Apple (NASDAQ: AAPL) is a company and stock everybody knows and follows, and it carries a 1.9% weighting in the S&P 500, which is precisely why it is worth watching closely.
Case in point, Tuesday’s announcement that Steve Jobs will hold the keynote address at next week’s Worldwide Developers Conference was all over the news and gave the stock a nice pop, although it fell with the rest of the market on Wednesday.
On a two-year weekly chart we see a clear uptrend channel that is very much still in place as AAPL currently trades smack in the middle of the channel.
Zooming in closer on a daily chart, the downtrend resistance becomes apparent. After putting in an all-time high on Feb. 16, Apple has had a fairly volatile sideways consolidation period, and more importantly, one that looks to resolve itself soon in either direction.
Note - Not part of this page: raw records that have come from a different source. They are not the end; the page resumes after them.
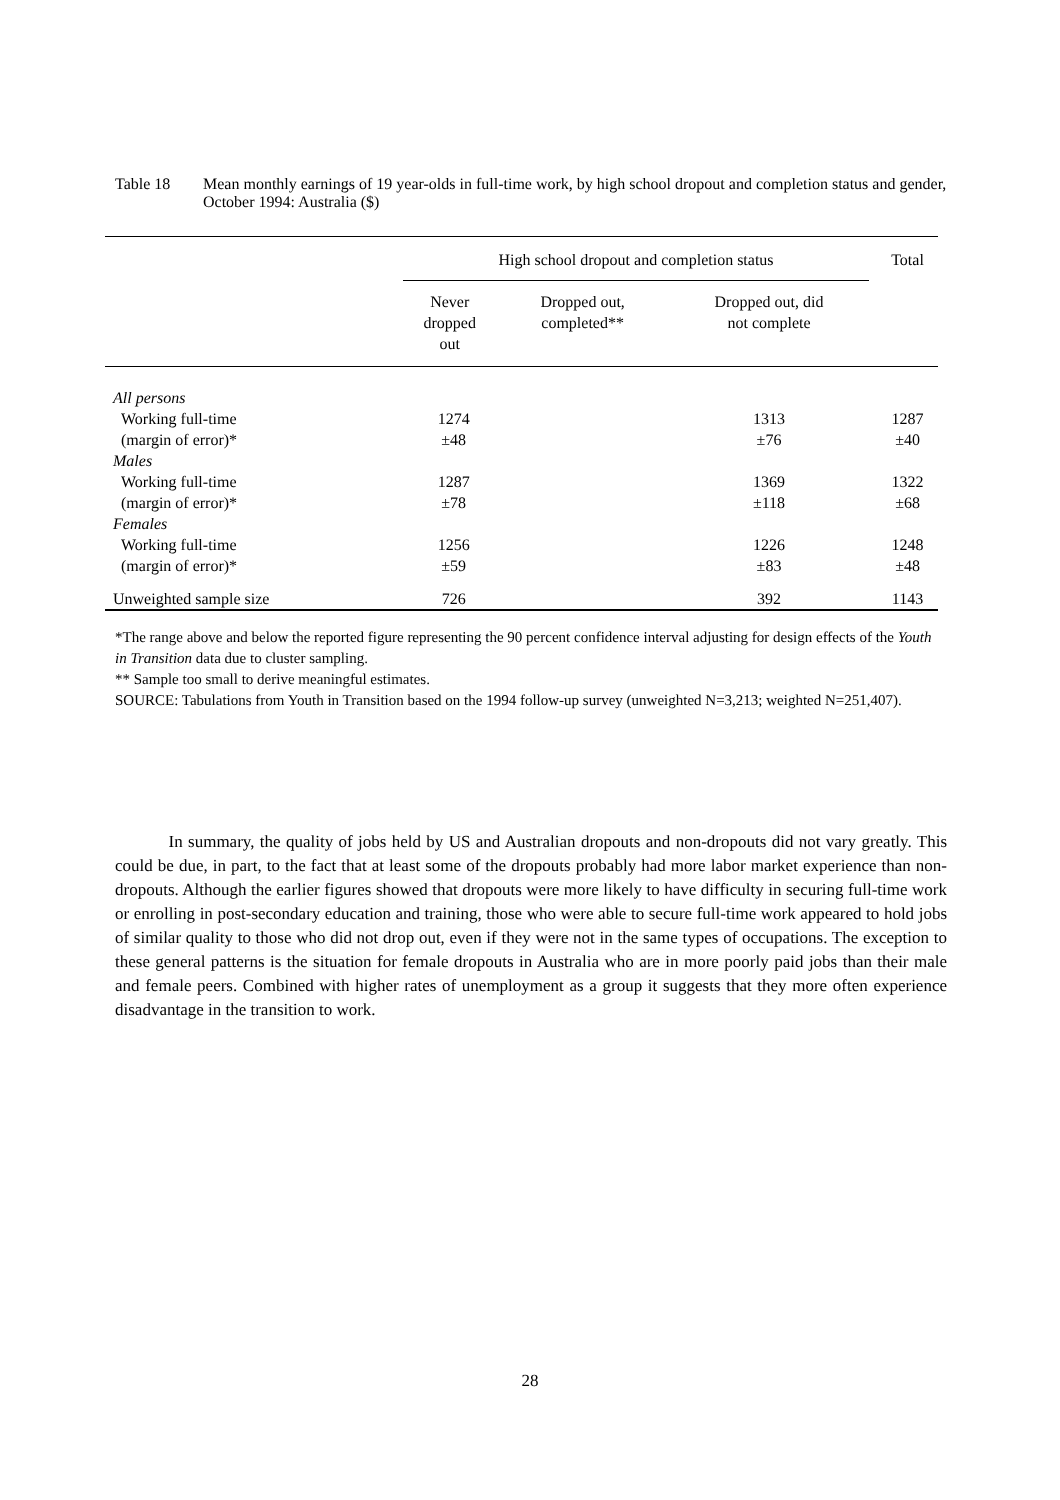Table 18 Mean monthly earnings of 19 year-olds in full-time work, by high school dropout and completion status and gender, October 1994: Australia ($)
| | High school dropout and completion status | | | Total |
| --- | --- | --- | --- | --- |
| | Never dropped out | Dropped out, completed** | Dropped out, did not complete | |
| All persons | | | | |
| Working full-time | 1274 | | 1313 | 1287 |
| (margin of error)* | ±48 | | ±76 | ±40 |
| Males | | | | |
| Working full-time | 1287 | | 1369 | 1322 |
| (margin of error)* | ±78 | | ±118 | ±68 |
| Females | | | | |
| Working full-time | 1256 | | 1226 | 1248 |
| (margin of error)* | ±59 | | ±83 | ±48 |
| Unweighted sample size | 726 | | 392 | 1143 |
*The range above and below the reported figure representing the 90 percent confidence interval adjusting for design effects of the Youth in Transition data due to cluster sampling.
** Sample too small to derive meaningful estimates.
SOURCE: Tabulations from Youth in Transition based on the 1994 follow-up survey (unweighted N=3,213; weighted N=251,407).
In summary, the quality of jobs held by US and Australian dropouts and non-dropouts did not vary greatly. This could be due, in part, to the fact that at least some of the dropouts probably had more labor market experience than non-dropouts. Although the earlier figures showed that dropouts were more likely to have difficulty in securing full-time work or enrolling in post-secondary education and training, those who were able to secure full-time work appeared to hold jobs of similar quality to those who did not drop out, even if they were not in the same types of occupations. The exception to these general patterns is the situation for female dropouts in Australia who are in more poorly paid jobs than their male and female peers. Combined with higher rates of unemployment as a group it suggests that they more often experience disadvantage in the transition to work.
28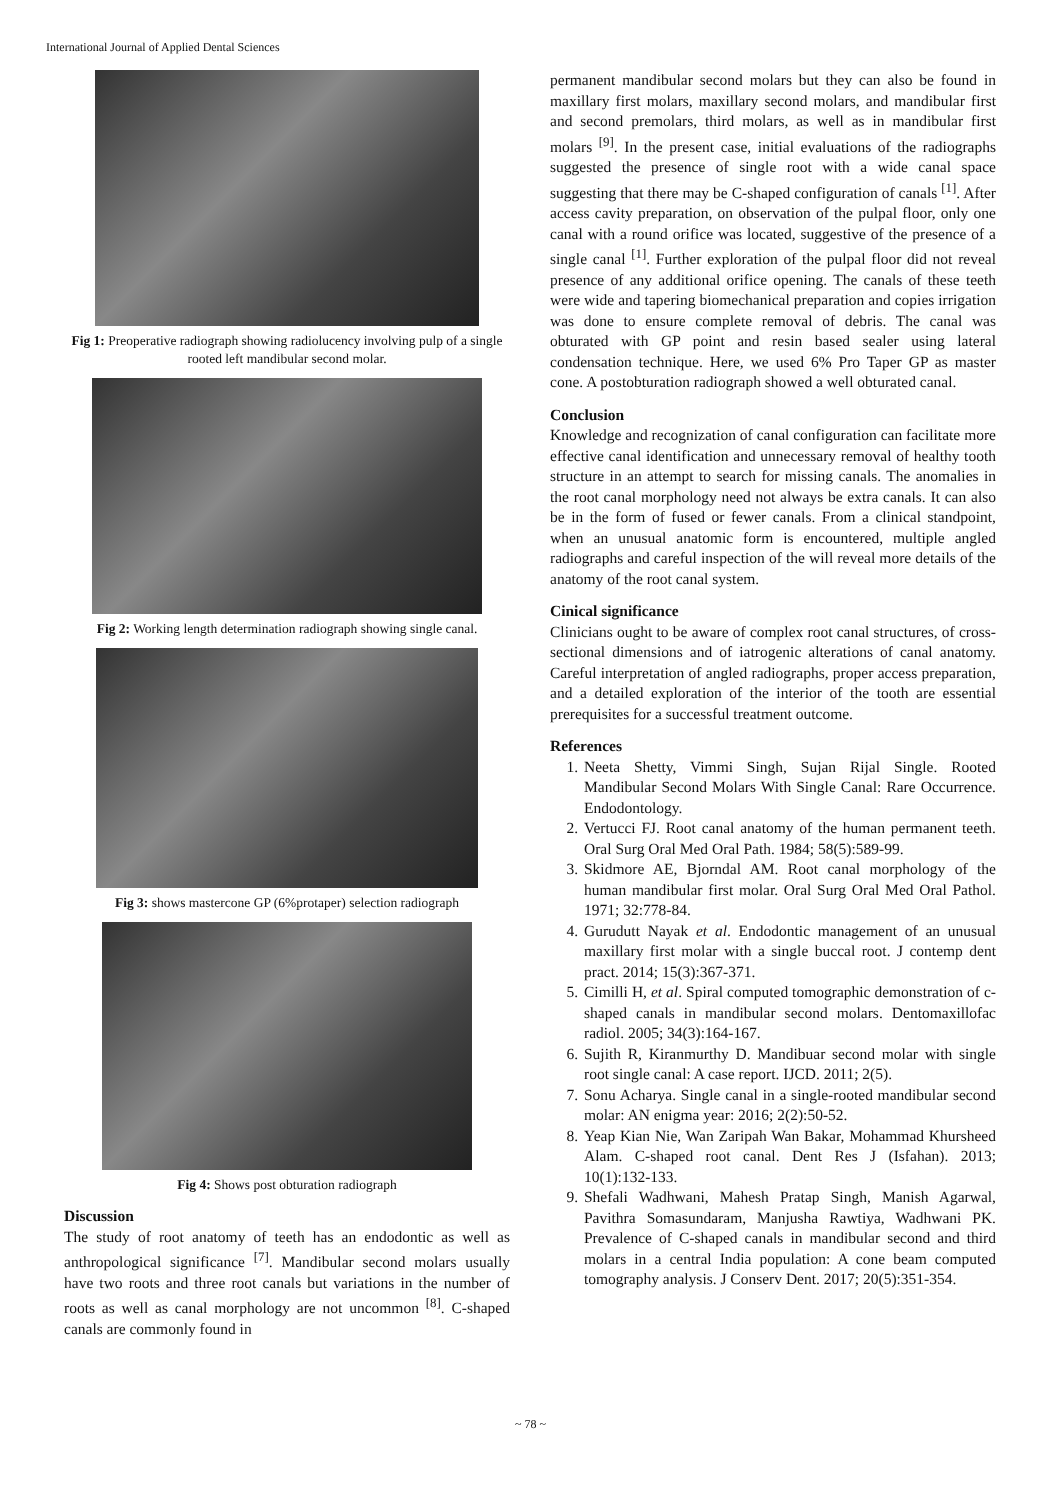International Journal of Applied Dental Sciences
Fig 1: Preoperative radiograph showing radiolucency involving pulp of a single rooted left mandibular second molar.
Fig 2: Working length determination radiograph showing single canal.
Fig 3: shows mastercone GP (6%protaper) selection radiograph
Fig 4: Shows post obturation radiograph
Discussion
The study of root anatomy of teeth has an endodontic as well as anthropological significance <sup>[7]</sup>. Mandibular second molars usually have two roots and three root canals but variations in the number of roots as well as canal morphology are not uncommon <sup>[8]</sup>. C-shaped canals are commonly found in
permanent mandibular second molars but they can also be found in maxillary first molars, maxillary second molars, and mandibular first and second premolars, third molars, as well as in mandibular first molars <sup>[9]</sup>. In the present case, initial evaluations of the radiographs suggested the presence of single root with a wide canal space suggesting that there may be C-shaped configuration of canals <sup>[1]</sup>. After access cavity preparation, on observation of the pulpal floor, only one canal with a round orifice was located, suggestive of the presence of a single canal <sup>[1]</sup>. Further exploration of the pulpal floor did not reveal presence of any additional orifice opening. The canals of these teeth were wide and tapering biomechanical preparation and copies irrigation was done to ensure complete removal of debris. The canal was obturated with GP point and resin based sealer using lateral condensation technique. Here, we used 6% Pro Taper GP as master cone. A postobturation radiograph showed a well obturated canal.
Conclusion
Knowledge and recognization of canal configuration can facilitate more effective canal identification and unnecessary removal of healthy tooth structure in an attempt to search for missing canals. The anomalies in the root canal morphology need not always be extra canals. It can also be in the form of fused or fewer canals. From a clinical standpoint, when an unusual anatomic form is encountered, multiple angled radiographs and careful inspection of the will reveal more details of the anatomy of the root canal system.
Cinical significance
Clinicians ought to be aware of complex root canal structures, of cross-sectional dimensions and of iatrogenic alterations of canal anatomy. Careful interpretation of angled radiographs, proper access preparation, and a detailed exploration of the interior of the tooth are essential prerequisites for a successful treatment outcome.
References
1. Neeta Shetty, Vimmi Singh, Sujan Rijal Single. Rooted Mandibular Second Molars With Single Canal: Rare Occurrence. Endodontology.
2. Vertucci FJ. Root canal anatomy of the human permanent teeth. Oral Surg Oral Med Oral Path. 1984; 58(5):589-99.
3. Skidmore AE, Bjorndal AM. Root canal morphology of the human mandibular first molar. Oral Surg Oral Med Oral Pathol. 1971; 32:778-84.
4. Gurudutt Nayak et al. Endodontic management of an unusual maxillary first molar with a single buccal root. J contemp dent pract. 2014; 15(3):367-371.
5. Cimilli H, et al. Spiral computed tomographic demonstration of c-shaped canals in mandibular second molars. Dentomaxillofac radiol. 2005; 34(3):164-167.
6. Sujith R, Kiranmurthy D. Mandibuar second molar with single root single canal: A case report. IJCD. 2011; 2(5).
7. Sonu Acharya. Single canal in a single-rooted mandibular second molar: AN enigma year: 2016; 2(2):50-52.
8. Yeap Kian Nie, Wan Zaripah Wan Bakar, Mohammad Khursheed Alam. C-shaped root canal. Dent Res J (Isfahan). 2013; 10(1):132-133.
9. Shefali Wadhwani, Mahesh Pratap Singh, Manish Agarwal, Pavithra Somasundaram, Manjusha Rawtiya, Wadhwani PK. Prevalence of C-shaped canals in mandibular second and third molars in a central India population: A cone beam computed tomography analysis. J Conserv Dent. 2017; 20(5):351-354.
~ 78 ~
This downtrend line currently comes in just around $350 and gives us a clear risk/reward setup. The setup would trigger on a solid daily close above the $350 level. A final profit target on the long side would be near the highs of February, and a clearly defined stop-loss could be placed just a smidge below the 50-day moving average (yellow line).
The potential trade setup (if and when triggered) is interesting in and of itself. However, I am just as interested in closely monitoring how AAPL trades as a proxy for the broader tape.